Exactly the lines from the one containing "правообладателя." through the end of the data below are to be reproduced, and nothing besides them.
*****
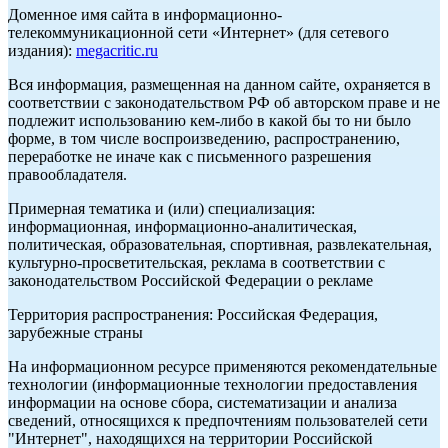
Доменное имя сайта в информационно-
телекоммуникационной сети «Интернет» (для сетевого
издания):
megacritic.ru
Вся информация, размещенная на данном сайте, охраняется в
соответствии с законодательством РФ об авторском праве и не
подлежит использованию кем-либо в какой бы то ни было
форме, в том числе воспроизведению, распространению,
переработке не иначе как с письменного разрешения
правообладателя.
Примерная тематика и (или) специализация:
информационная, информационно-аналитическая,
политическая, образовательная, спортивная, развлекательная,
культурно-просветительская, реклама в соответствии с
законодательством Российской Федерации о рекламе
Территория распространения: Российская Федерация,
зарубежные страны
На информационном ресурсе применяются рекомендательные
технологии (информационные технологии предоставления
информации на основе сбора, систематизации и анализа
сведений, относящихся к предпочтениям пользователей сети
"Интернет", находящихся на территории Российской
*****
* **SOLUTION TO THE PROBLEM**:
правообладателя.
Примерная тематика и (или) специализация:
информационная, информационно-аналитическая,
политическая, образовательная, спортивная, развлекательная,
культурно-просветительская, реклама в соответствии с
законодательством Российской Федерации о рекламе
Территория распространения: Российская Федерация,
зарубежные страны
На информационном ресурсе применяются рекомендательные
технологии (информационные технологии предоставления
информации на основе сбора, систематизации и анализа
сведений, относящихся к предпочтениям пользователей сети
"Интернет", находящихся на территории Российской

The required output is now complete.